Desde los albores del siglo XXI, los gobiernos de izquierda han ido extendiéndose como una mancha de aceite sobre el continente latinoamericano. Sin embargo, no hay que pensar que éste es un hecho excepcional. La realidad es que, salvo por breves períodos, nuestros gobiernos –cualquiera sea su signo– han contribuido más a retrasar que a acelerar el desarrollo de nuestras respectivas naciones. De derecha o izquierda, en gran medida todos los partidos políticos latinoamericanos son socialistas.
Algunos de nuestros países jamás salieron del pre capitalismo. Otros, como lo demuestran los elocuentes casos de Argentina, Uruguay y Venezuela, retrocedieron del capitalismo al subdesarrollo en tan solo un par de décadas. En nuestras naciones abunda la pobreza, porque desde que tenemos memoria histórica el intervencionismo gubernamental, es decir, la dictadura económica, ha sido la regla general.
Parafraseando a Karl Marx diríamos que el socialismo, en cualquiera de sus variantes, ha sido el opio de nuestros pueblos. Nos jactamos de nuestra irracionalidad económica, como si de un mérito se tratase. Solemos decir que EEUU es rico porque es “práctico”, como si fuese un defecto. Mientras que nosotros somos pobres, pero “dignos”.
Antiguamente moral y economía constituían una sola cátedra. Una medida económica era “éticamente” buena, cuando sus resultados eran beneficiosos para la comunidad. Y era considerada censurable, si ocurría lo contrario. La gran hazaña de los teóricos y políticos socialistas, es haber logrado que la gente desvincule las metas buscadas de los resultados realmente obtenidos. Una vez esgrimidos los “loables” propósitos que impulsan a sus defensores, esa acción se justifica como “moral”, sin más análisis. La enseñanza “obligatoria”, que aun siendo “privada” es controlada por el poder estatal, ha contribuido eficazmente a perpetuar el oscurantismo latinoamericano. Mientras dure esta situación, la frustración colectiva, las periódicas dictaduras, la miseria en amplias capas de la población y el subdesarrollo serán nuestros rasgos distintivos.
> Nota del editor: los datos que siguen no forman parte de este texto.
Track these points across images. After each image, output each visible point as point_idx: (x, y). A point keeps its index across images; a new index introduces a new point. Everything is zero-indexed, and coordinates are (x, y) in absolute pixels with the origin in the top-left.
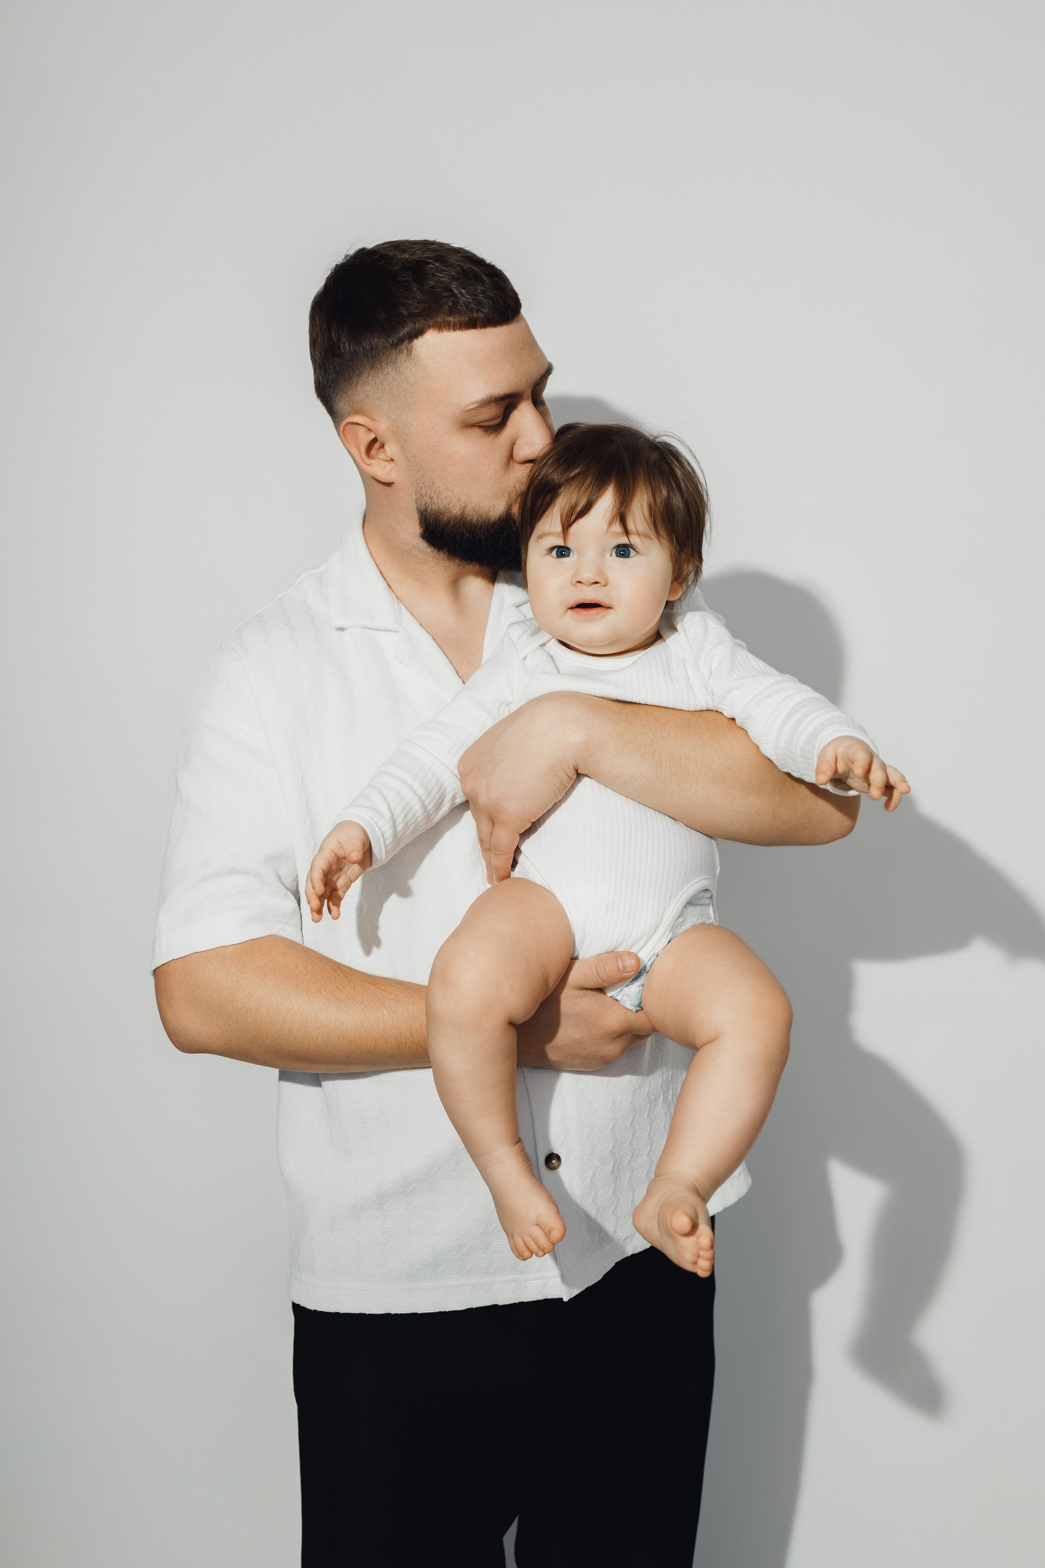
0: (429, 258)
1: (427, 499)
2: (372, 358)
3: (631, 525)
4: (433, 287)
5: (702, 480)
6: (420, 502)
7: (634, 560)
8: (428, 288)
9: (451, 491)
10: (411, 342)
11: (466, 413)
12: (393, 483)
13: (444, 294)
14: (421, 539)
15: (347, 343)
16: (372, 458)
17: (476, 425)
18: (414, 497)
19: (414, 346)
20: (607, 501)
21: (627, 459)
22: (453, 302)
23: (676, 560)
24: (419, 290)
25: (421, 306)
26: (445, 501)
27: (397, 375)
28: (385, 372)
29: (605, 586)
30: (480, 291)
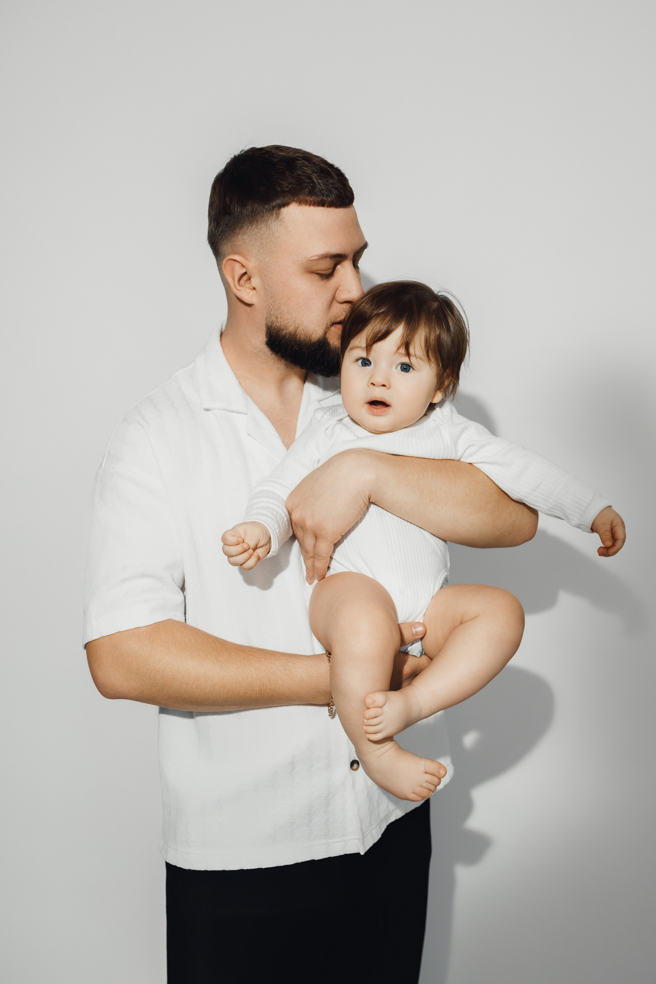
0: (298, 157)
1: (273, 318)
2: (251, 217)
3: (411, 350)
4: (299, 175)
5: (467, 326)
6: (268, 320)
7: (412, 374)
8: (296, 175)
9: (291, 314)
10: (280, 209)
11: (310, 262)
12: (253, 305)
13: (306, 180)
14: (266, 345)
15: (236, 205)
16: (241, 286)
17: (315, 272)
18: (265, 316)
19: (282, 212)
20: (398, 333)
21: (415, 307)
22: (312, 186)
23: (440, 378)
24: (290, 176)
25: (290, 186)
26: (286, 321)
27: (267, 230)
28: (259, 227)
29: (388, 389)
30: (330, 183)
El liberalismo es el único sistema de ideas que, aun parcialmente puesto en práctica, ha elevado de modo espectacular la calidad de vida del hombre común. Es una doctrina que proclama que la “dignidad” humana, está indisolublemente ligada a la posibilidad de que cada persona sea la auténtica dueña de su destino. Y eso tan solo es posible si hay libertad económica plena, sin interferencias ni restricciones sindicales ni gubernamentales.
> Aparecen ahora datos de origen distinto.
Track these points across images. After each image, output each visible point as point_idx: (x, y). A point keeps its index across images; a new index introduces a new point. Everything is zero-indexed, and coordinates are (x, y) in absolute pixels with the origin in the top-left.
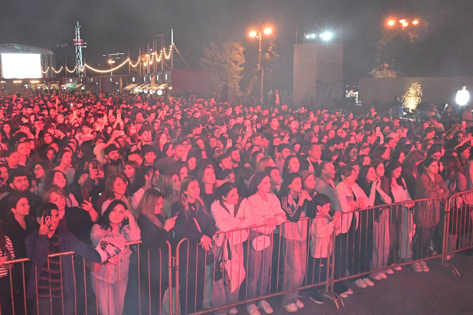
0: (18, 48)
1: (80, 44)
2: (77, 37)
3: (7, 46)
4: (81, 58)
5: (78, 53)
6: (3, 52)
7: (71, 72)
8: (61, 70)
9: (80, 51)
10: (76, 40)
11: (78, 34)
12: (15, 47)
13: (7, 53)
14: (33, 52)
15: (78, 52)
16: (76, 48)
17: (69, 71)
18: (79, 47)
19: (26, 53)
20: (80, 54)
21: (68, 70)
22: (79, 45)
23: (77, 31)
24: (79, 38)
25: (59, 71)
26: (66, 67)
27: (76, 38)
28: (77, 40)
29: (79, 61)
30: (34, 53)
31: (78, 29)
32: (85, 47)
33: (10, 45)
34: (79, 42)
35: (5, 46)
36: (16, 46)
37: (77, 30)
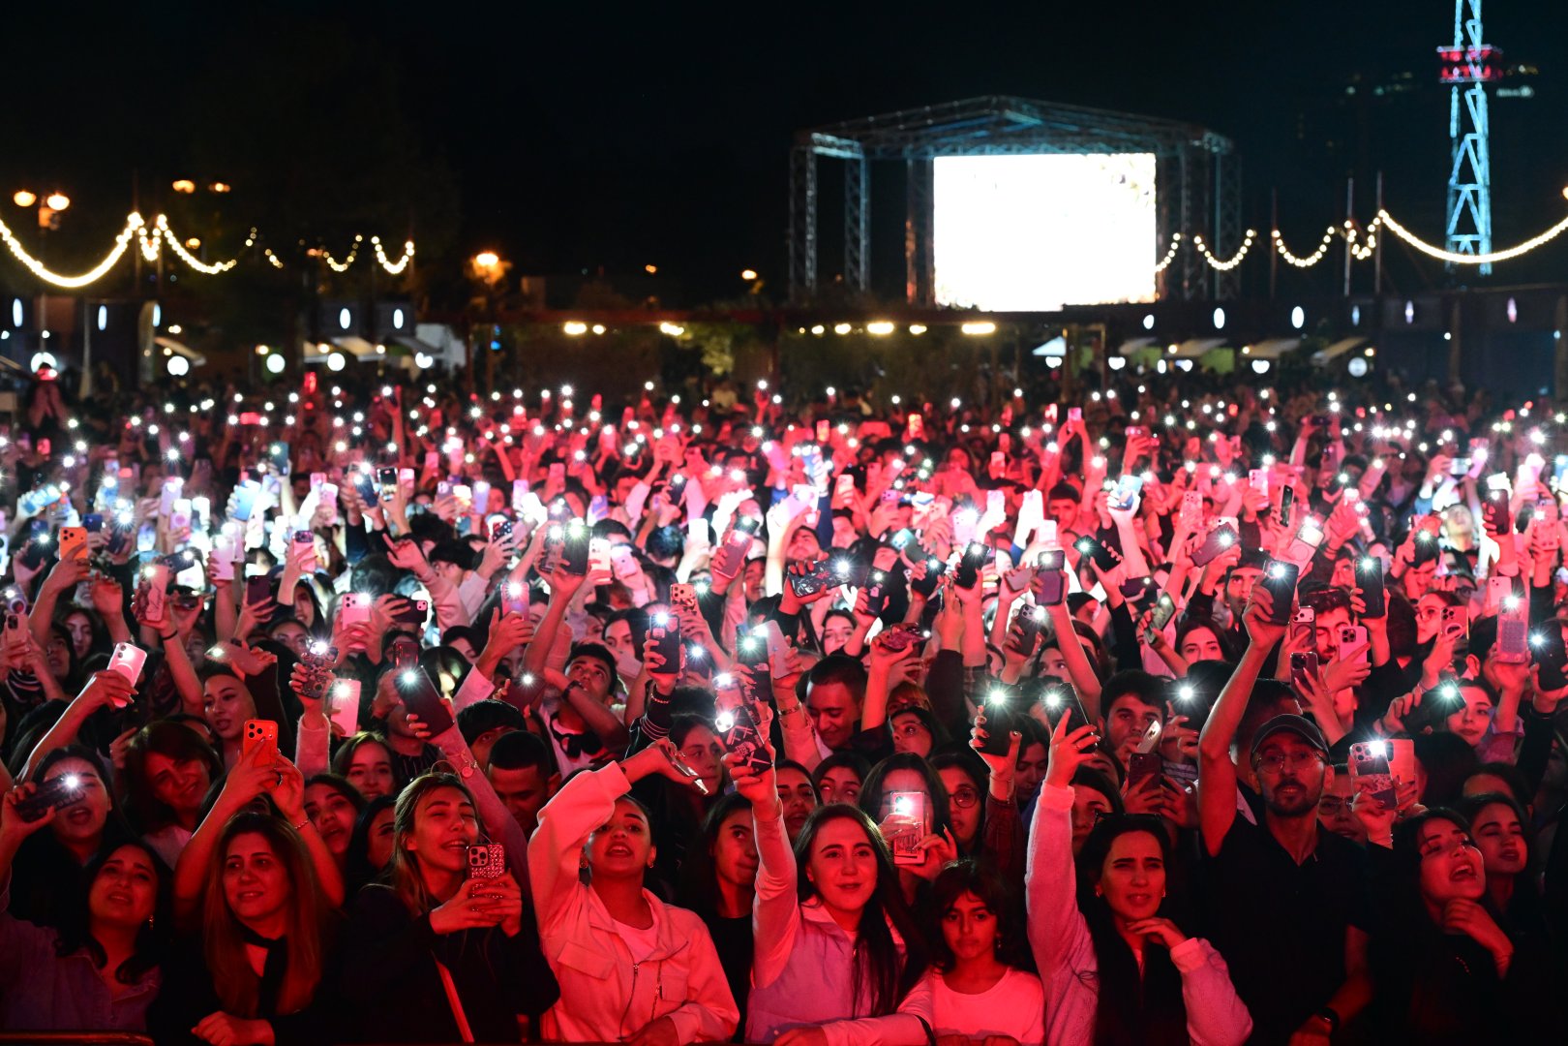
0: (1026, 120)
1: (1478, 73)
2: (1464, 30)
3: (962, 109)
4: (1481, 171)
5: (1461, 137)
6: (945, 145)
7: (1301, 263)
8: (1244, 250)
9: (1480, 119)
10: (1457, 47)
11: (1468, 15)
12: (1010, 115)
13: (965, 151)
14: (1115, 144)
15: (1467, 125)
16: (1455, 104)
17: (1290, 258)
18: (1474, 98)
19: (1074, 150)
20: (1474, 143)
21: (1282, 250)
22: (1472, 85)
24: (1477, 40)
25: (1235, 261)
26: (1276, 234)
27: (1459, 36)
28: (1464, 54)
29: (1466, 189)
30: (1118, 148)
32: (1526, 92)
33: (982, 106)
34: (1475, 62)
35: (952, 110)
36: (1019, 110)
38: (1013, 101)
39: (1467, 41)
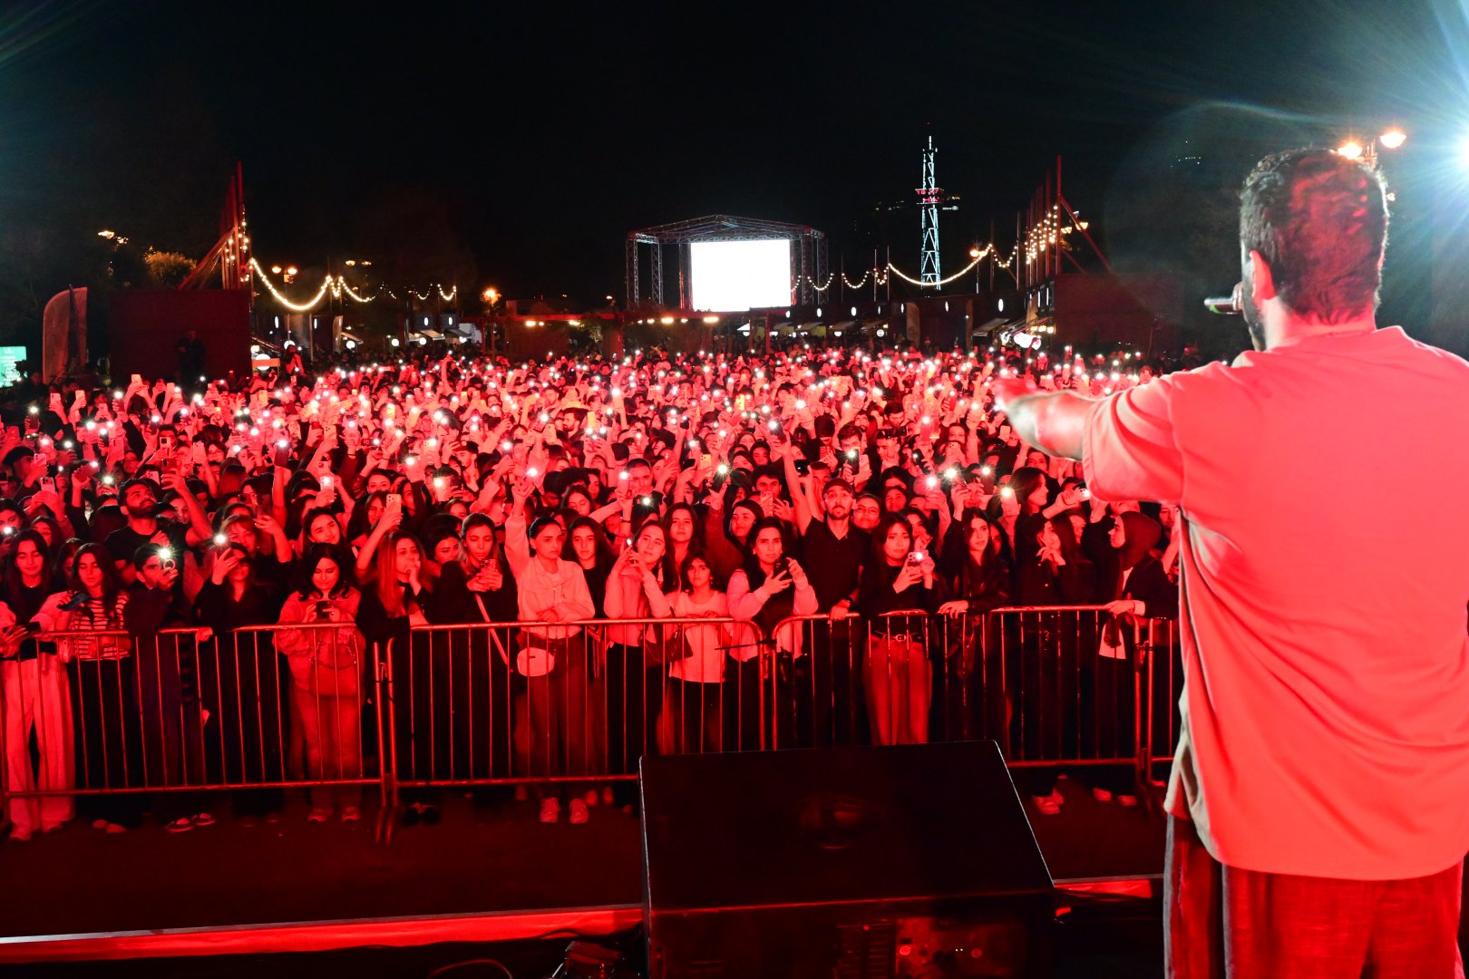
0: (731, 225)
1: (933, 200)
2: (927, 181)
3: (703, 221)
4: (936, 244)
5: (926, 230)
6: (695, 237)
7: (854, 287)
8: (829, 282)
9: (935, 221)
10: (924, 188)
11: (928, 173)
12: (725, 223)
13: (704, 240)
14: (771, 235)
15: (929, 224)
16: (923, 214)
17: (850, 285)
18: (932, 211)
19: (753, 238)
20: (932, 231)
21: (846, 282)
22: (931, 206)
23: (926, 164)
24: (933, 185)
26: (844, 275)
27: (925, 183)
28: (927, 191)
29: (929, 252)
30: (773, 237)
31: (932, 158)
32: (955, 208)
33: (711, 219)
34: (932, 195)
35: (698, 222)
36: (728, 221)
37: (929, 160)
38: (725, 217)
39: (928, 186)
Según los liberales, lo únicos derechos que en justicia pueden ser denominados de ese modo, son los “naturales”, que son tres: a la vida, a la libertad y a la propiedad. Son inherentes al individuo. Eso significa que nadie se los otorgó y por lo tanto, nadie está facultado para quitárselos. El papel de Estado se limita a protegerlos eficazmente. Tienen como contrapartida la responsabilidad individual. Y aunque parezca una paradoja, ése es su talón de Aquiles. A muchos no les gusta reconocer que si han fracasado o les va mal, la culpa es enteramente suya.
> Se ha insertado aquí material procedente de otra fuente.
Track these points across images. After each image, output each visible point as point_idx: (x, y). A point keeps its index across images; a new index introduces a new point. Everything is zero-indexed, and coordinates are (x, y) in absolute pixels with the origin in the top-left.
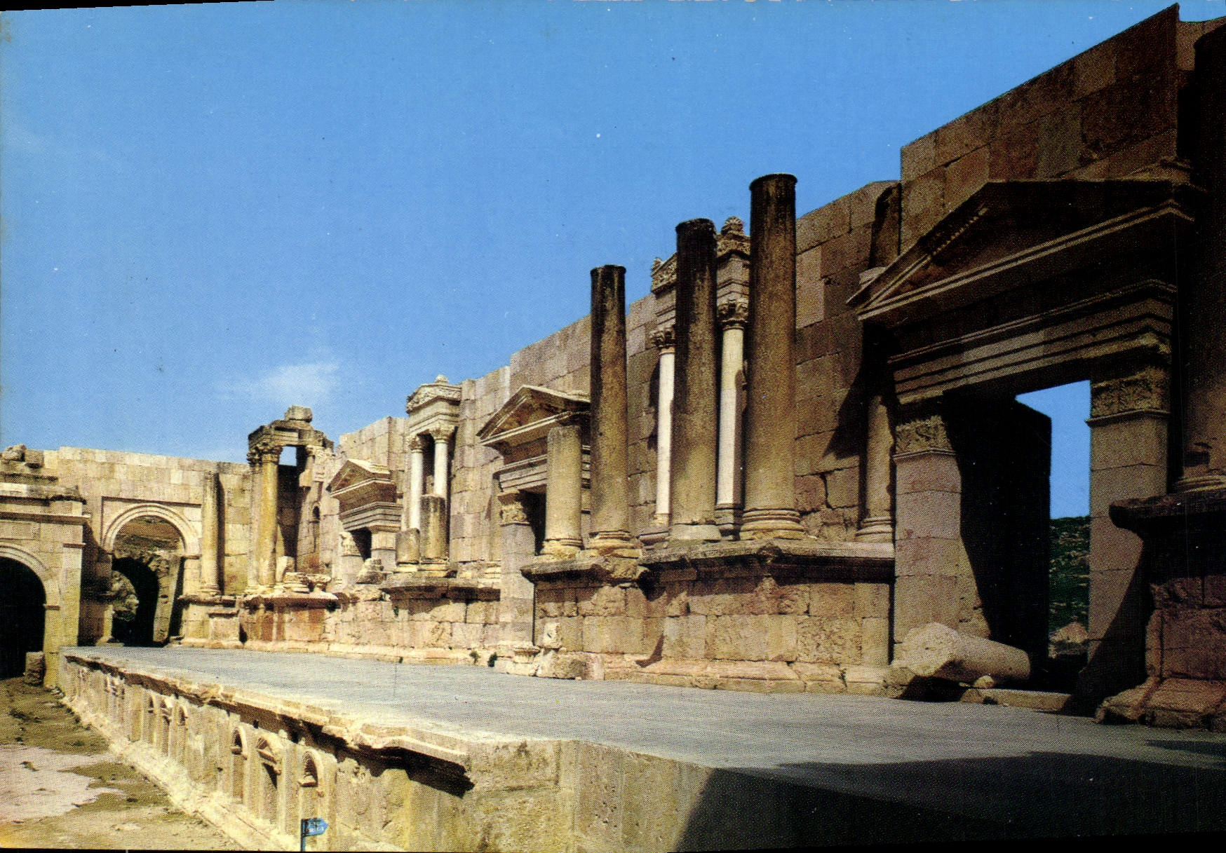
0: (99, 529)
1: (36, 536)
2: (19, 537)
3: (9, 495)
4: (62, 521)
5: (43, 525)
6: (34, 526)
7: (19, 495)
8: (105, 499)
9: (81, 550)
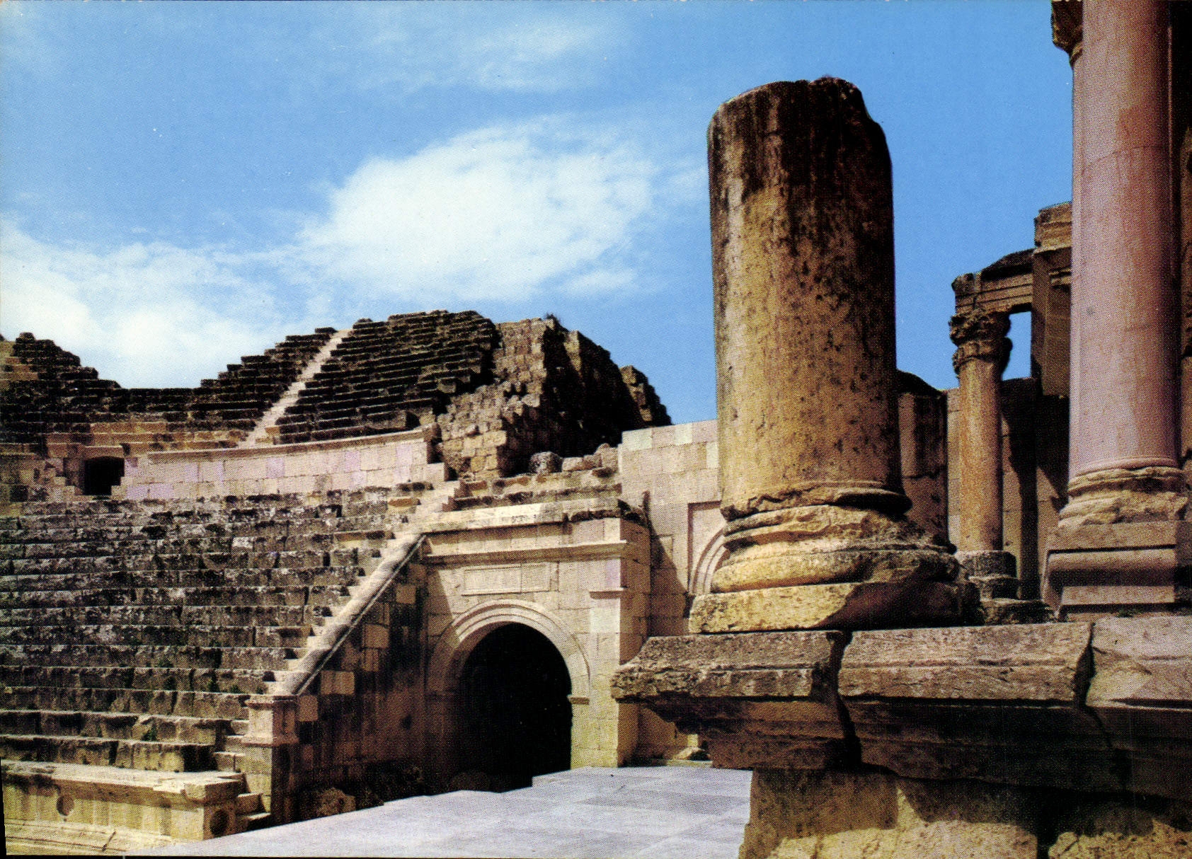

Los estatistas proclaman los derechos “sociales”, que supuestamente son otorgados por el Estado. Son múltiples, “artificiales” y hasta contradictorios entre sí. En esas condiciones, el poder político pasa a ser el árbitro entre los distintos grupos. Numerosas personas se sienten liberadas de una pesada carga. Ahora es la “sociedad” la obligada a “protegerlos”, y ellos deben exigir que sus “derechos” sean satisfechos.
En los hechos, esas diferencias en la concepción de los “derechos”, producen resultados opuestos. Por ejemplo, el derecho al trabajo, para un liberal, significa que nadie puede interferir en las cooperaciones voluntarias entre las personas. Los contratos laborales son un acuerdo libre entre las partes. Si se llega a un convenio, es porque ambas partes se benefician. Para el liberal, los salarios mínimos y las leyes sociales están violando y perturbando un derecho humano esencial, al negarle al hombre corriente la posibilidad de decidir, qué es lo más conveniente para él. Además de ello, está demostrado empíricamente, que ese tipo de ley hace crecer el desempleo perjudicando especialmente a los que tienen menos capacitación. Es decir, a los más pobres y por ende, los que más lo necesitan.
Está comprobado que, en el mejor de los casos, la intervención estatal es innecesaria. Sin embargo, contribuye a hacer ásperas las relaciones laborales. Y, frecuentemente, a aumentar el desempleo y el trabajo informal.
El efecto moral tampoco es menor. La cooperación voluntaria y pacífica, es desplazada por la coacción y las tensiones sociales. La energía creadora no se orienta a producir, sino a obtener favores políticos. Y disemina el espíritu servil, en el tejido social.